Text provided =>
━━━━━━━━━━━━━━━━━━━━━━━━━━━━━━
We should all be a little happier today with the news that the Pension Regulator has won its case against Fleet Maritime Services, meaning that many thousands of employees on overseas contracts will be treated as UK based and thus eligible for auto-enrolment.
The Pensions Regulator has won a landmark legal victory against an employer who argued it was not obliged to meet a new pension duty for staff because they worked on cruise ships.
Fleet Maritime Services, a Bermuda-based employer, had argued that many of its UK staff were not covered by automatic enrolment as they worked in international waters and could not be said to “ordinarily work in the UK”. However, the High Court on Tuesday said it agreed with the regulator’s position that the workers were covered by automatic enrolment.
Thanks as usual to Jo Cumbo of the FT for tipping me off on this! Well done Lesley Titcombe and hurrah for our best naval victory since Trafalgar!

Lesley – boss at tPR
For those in peril..
━━━━━━━━━━━━━━━━━━━━━━━━━━━━━━
Problem a =>
Pick out every line of the records below that contains the string "kern", and copy each such line in full.
━━━━━━━━━━━━━━━━━━━━━━━━━━━━━━
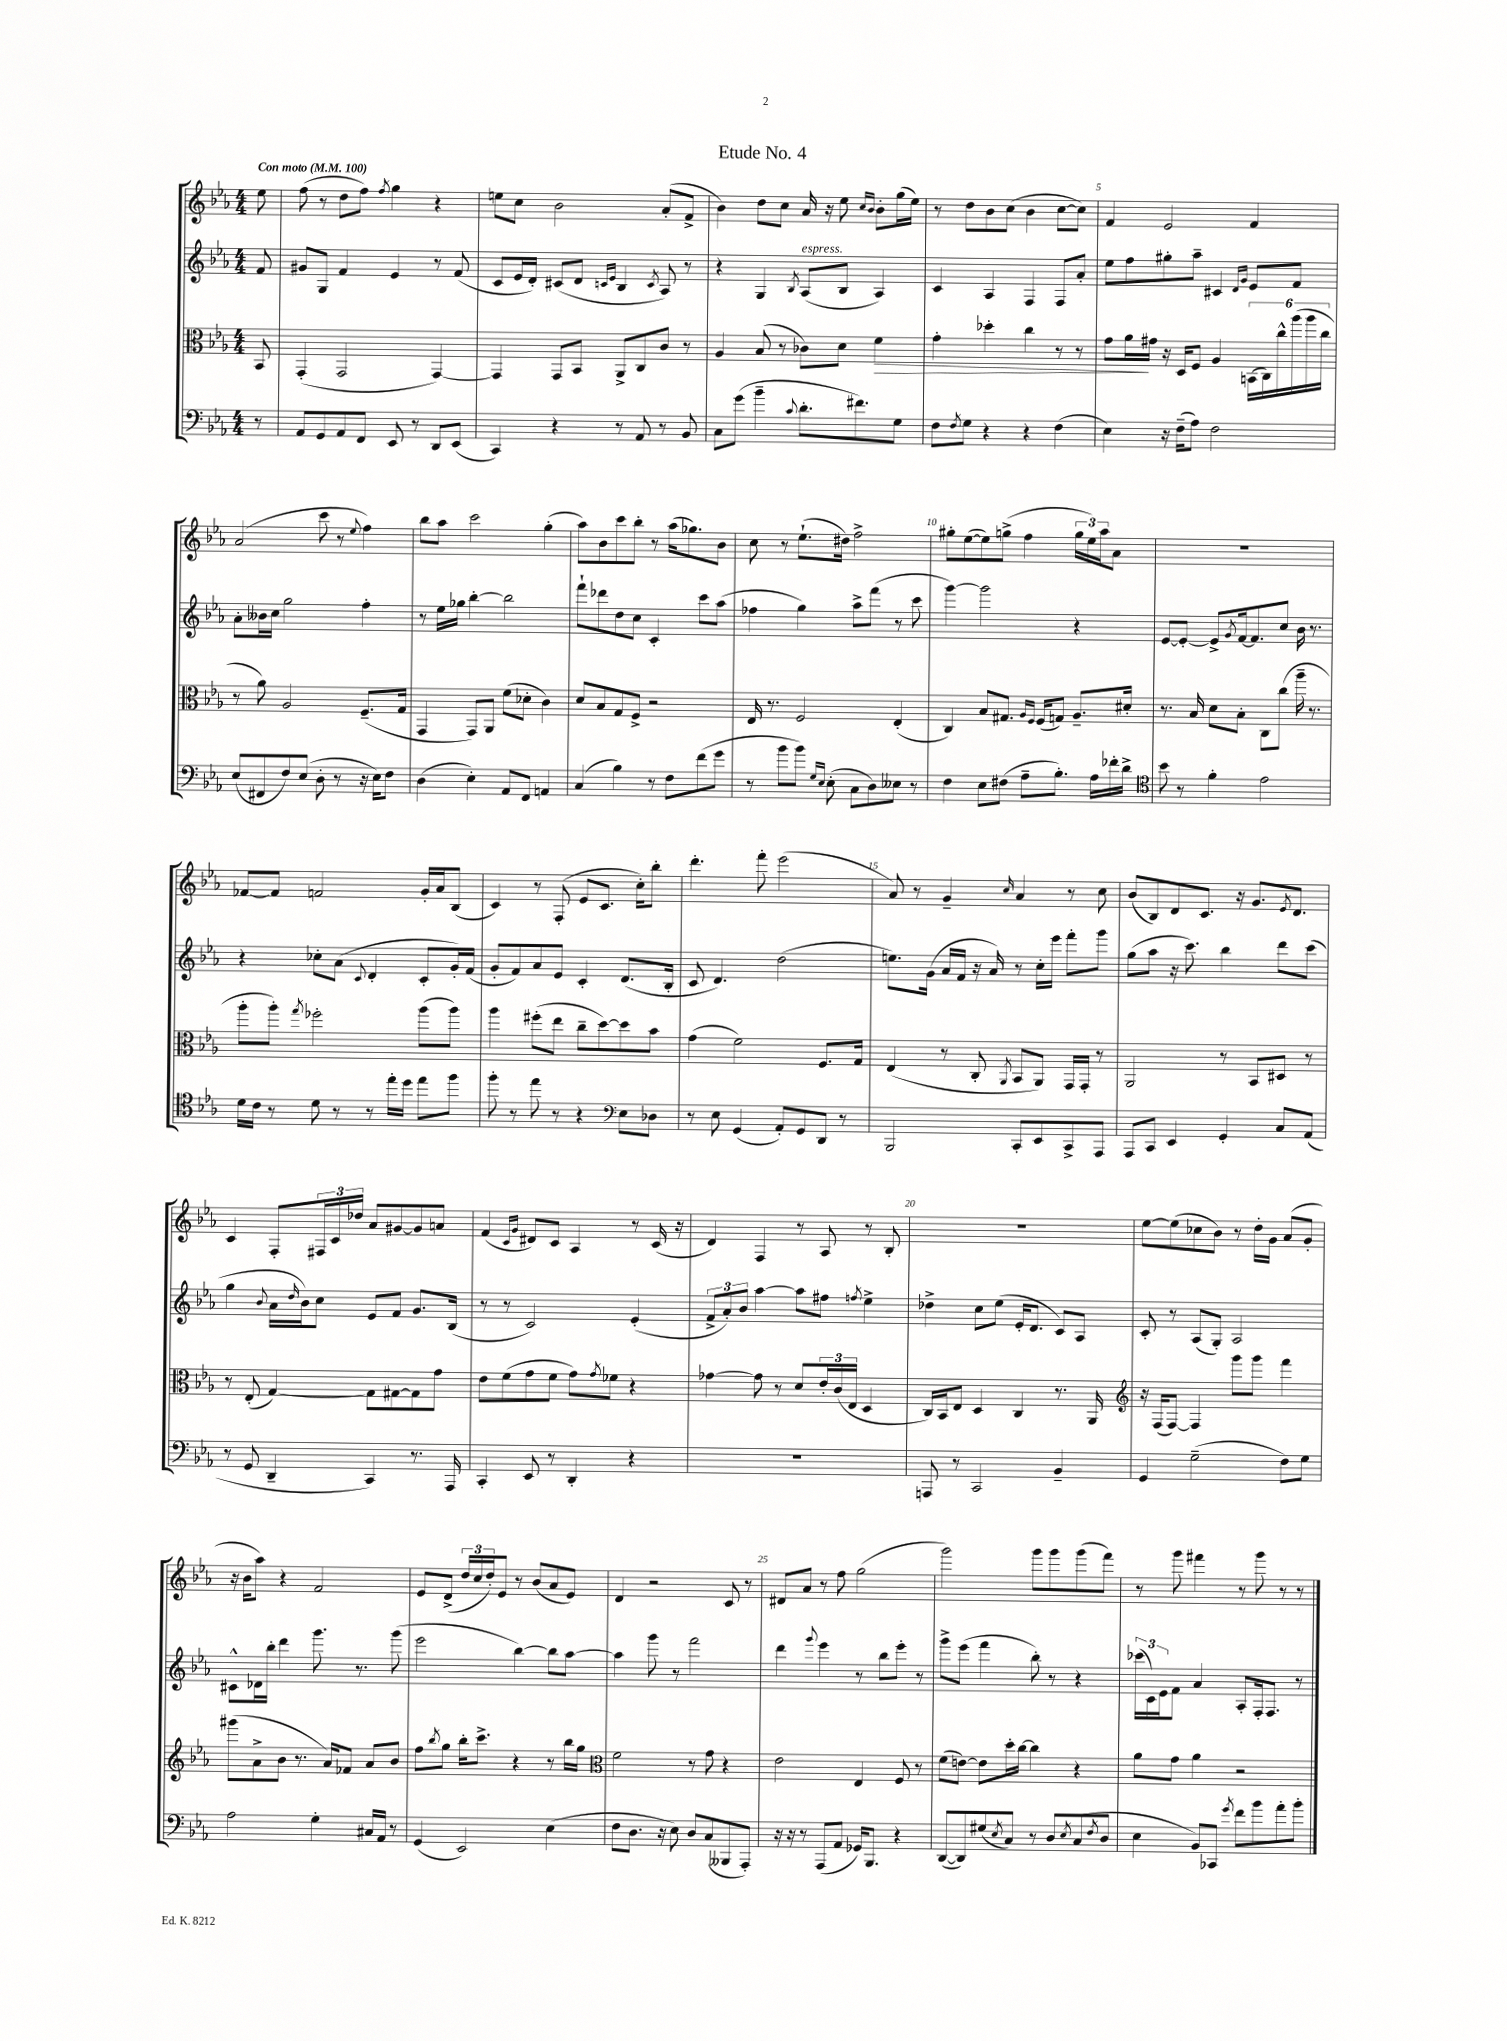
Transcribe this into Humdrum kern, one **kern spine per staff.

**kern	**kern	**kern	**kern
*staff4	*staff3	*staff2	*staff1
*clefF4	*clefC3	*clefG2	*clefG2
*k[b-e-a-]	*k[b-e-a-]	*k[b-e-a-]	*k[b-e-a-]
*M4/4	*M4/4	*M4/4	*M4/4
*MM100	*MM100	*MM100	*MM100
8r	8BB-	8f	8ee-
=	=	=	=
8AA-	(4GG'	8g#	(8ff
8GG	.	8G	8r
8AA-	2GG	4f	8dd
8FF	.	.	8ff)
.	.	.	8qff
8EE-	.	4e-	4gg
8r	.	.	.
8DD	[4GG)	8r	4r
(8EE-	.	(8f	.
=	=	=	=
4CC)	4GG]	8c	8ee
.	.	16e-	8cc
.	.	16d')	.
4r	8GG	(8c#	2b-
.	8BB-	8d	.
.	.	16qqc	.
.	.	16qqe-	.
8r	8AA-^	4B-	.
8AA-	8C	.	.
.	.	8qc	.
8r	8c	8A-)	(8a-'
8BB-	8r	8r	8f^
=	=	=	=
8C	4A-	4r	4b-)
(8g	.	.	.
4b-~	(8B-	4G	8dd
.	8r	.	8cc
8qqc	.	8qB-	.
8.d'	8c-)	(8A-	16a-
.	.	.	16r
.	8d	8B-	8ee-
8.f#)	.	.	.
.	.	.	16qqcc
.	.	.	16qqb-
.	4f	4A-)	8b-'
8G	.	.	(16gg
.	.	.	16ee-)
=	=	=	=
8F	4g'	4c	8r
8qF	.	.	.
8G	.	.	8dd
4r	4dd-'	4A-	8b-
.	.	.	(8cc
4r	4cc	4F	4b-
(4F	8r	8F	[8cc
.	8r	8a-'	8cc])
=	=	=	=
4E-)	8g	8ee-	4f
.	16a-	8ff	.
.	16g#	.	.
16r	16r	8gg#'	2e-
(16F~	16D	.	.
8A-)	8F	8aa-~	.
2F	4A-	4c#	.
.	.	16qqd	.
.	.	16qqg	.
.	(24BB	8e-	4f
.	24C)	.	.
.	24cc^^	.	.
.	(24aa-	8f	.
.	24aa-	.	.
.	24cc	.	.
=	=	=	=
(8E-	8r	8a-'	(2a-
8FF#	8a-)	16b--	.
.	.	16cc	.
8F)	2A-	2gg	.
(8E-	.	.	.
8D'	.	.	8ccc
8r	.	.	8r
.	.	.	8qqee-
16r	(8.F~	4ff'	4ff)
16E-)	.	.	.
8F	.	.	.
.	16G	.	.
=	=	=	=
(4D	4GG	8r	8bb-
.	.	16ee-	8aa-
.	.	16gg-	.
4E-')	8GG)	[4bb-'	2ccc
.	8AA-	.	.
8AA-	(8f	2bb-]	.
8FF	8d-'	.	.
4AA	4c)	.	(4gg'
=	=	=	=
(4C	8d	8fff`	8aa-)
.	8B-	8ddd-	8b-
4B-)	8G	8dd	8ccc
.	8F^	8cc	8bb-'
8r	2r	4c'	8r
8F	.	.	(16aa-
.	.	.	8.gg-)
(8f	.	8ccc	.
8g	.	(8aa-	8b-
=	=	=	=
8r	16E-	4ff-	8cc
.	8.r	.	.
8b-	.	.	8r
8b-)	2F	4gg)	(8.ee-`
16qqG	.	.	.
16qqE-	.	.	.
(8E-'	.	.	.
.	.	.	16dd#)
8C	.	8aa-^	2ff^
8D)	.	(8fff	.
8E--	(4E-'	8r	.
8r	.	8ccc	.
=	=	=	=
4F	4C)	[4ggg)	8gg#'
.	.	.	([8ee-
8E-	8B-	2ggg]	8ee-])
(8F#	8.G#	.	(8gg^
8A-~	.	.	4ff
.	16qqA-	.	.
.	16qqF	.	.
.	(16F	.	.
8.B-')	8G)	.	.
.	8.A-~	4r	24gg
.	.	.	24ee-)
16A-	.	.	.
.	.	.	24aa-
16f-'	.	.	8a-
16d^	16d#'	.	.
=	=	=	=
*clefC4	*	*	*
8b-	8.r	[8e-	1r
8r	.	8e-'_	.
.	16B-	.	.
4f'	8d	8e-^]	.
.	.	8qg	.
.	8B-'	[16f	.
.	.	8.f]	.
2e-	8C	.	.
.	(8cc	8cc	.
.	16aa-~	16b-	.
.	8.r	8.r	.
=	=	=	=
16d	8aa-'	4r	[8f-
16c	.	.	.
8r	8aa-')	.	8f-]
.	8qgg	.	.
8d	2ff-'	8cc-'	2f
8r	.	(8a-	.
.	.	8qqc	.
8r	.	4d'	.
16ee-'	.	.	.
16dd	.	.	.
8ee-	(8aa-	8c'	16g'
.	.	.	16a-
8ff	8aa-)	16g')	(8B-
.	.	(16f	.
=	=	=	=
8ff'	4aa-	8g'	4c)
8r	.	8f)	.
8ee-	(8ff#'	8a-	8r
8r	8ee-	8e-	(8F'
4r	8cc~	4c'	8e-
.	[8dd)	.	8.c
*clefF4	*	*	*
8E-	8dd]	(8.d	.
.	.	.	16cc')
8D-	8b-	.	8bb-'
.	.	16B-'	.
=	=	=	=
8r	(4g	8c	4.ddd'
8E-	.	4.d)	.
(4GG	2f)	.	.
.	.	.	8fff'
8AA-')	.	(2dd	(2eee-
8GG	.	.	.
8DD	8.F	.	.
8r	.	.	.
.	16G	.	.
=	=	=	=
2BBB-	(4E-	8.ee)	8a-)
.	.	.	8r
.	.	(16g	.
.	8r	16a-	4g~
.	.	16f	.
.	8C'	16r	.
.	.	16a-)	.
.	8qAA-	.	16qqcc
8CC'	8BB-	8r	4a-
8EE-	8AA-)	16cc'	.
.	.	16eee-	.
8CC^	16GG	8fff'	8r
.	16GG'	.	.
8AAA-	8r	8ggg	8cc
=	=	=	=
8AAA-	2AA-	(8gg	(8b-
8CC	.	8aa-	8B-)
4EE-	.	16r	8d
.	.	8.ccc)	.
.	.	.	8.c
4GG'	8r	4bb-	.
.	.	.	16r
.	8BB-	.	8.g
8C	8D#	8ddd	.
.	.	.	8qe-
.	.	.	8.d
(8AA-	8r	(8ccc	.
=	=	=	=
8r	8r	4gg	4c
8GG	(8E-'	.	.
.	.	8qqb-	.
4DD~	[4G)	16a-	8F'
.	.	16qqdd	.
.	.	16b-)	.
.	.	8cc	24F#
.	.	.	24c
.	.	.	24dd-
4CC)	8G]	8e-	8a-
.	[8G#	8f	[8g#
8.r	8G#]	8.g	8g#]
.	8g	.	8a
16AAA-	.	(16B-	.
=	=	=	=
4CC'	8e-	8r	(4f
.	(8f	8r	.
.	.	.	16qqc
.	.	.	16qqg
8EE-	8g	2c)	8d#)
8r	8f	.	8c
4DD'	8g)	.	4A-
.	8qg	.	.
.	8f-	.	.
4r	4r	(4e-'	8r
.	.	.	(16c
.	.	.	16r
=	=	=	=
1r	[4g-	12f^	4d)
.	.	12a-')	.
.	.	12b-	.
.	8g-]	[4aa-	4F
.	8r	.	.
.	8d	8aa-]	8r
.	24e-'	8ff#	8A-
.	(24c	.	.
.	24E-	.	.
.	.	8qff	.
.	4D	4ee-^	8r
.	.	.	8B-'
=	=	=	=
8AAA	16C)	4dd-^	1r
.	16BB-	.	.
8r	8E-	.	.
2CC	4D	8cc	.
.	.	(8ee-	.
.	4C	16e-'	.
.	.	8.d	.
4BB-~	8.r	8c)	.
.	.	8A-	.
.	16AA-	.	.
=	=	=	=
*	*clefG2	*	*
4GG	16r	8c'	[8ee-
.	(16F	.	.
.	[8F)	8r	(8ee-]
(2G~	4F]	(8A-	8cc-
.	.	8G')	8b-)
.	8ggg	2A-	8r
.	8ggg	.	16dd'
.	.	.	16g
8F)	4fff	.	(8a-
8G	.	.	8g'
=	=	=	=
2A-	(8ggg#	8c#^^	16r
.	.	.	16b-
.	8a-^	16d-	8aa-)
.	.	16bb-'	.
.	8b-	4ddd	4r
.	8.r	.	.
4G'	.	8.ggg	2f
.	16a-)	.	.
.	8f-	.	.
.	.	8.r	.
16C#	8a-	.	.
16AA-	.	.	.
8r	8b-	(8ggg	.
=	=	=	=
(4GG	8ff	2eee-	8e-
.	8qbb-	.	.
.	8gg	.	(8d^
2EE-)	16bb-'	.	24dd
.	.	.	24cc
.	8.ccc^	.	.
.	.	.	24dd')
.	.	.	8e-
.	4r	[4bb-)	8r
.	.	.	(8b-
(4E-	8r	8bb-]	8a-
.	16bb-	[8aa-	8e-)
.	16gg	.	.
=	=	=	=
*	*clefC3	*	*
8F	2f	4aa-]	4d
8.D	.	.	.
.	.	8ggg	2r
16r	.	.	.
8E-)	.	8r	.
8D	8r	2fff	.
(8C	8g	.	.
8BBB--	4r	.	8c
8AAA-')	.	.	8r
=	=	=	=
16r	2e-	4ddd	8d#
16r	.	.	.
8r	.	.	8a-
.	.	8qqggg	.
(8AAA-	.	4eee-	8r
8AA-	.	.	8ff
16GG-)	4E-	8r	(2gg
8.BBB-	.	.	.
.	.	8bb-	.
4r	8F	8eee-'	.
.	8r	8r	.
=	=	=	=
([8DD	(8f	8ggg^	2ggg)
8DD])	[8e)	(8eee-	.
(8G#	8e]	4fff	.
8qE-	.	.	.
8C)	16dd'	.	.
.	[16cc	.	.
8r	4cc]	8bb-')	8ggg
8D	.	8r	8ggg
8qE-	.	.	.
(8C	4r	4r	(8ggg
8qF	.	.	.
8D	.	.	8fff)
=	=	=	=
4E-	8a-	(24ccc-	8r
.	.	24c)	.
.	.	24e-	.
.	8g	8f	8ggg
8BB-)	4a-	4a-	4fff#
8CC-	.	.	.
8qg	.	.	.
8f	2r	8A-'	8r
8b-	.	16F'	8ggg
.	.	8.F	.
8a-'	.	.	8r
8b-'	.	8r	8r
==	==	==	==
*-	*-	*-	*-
━━━━━━━━━━━━━━━━━━━━━━━━━━━━━━
Problem b =>
Extract the complete post about the Fleet Maritime Services ruling, word for word.

Answer a =>
Transcribe this into Humdrum kern, one **kern spine per staff.
**kern	**kern	**kern	**kern

Answer b =>
We should all be a little happier today with the news that the Pension Regulator has won its case against Fleet Maritime Services, meaning that many thousands of employees on overseas contracts will be treated as UK based and thus eligible for auto-enrolment.
The Pensions Regulator has won a landmark legal victory against an employer who argued it was not obliged to meet a new pension duty for staff because they worked on cruise ships.
Fleet Maritime Services, a Bermuda-based employer, had argued that many of its UK staff were not covered by automatic enrolment as they worked in international waters and could not be said to “ordinarily work in the UK”. However, the High Court on Tuesday said it agreed with the regulator’s position that the workers were covered by automatic enrolment.
Thanks as usual to Jo Cumbo of the FT for tipping me off on this! Well done Lesley Titcombe and hurrah for our best naval victory since Trafalgar!

Lesley – boss at tPR
For those in peril..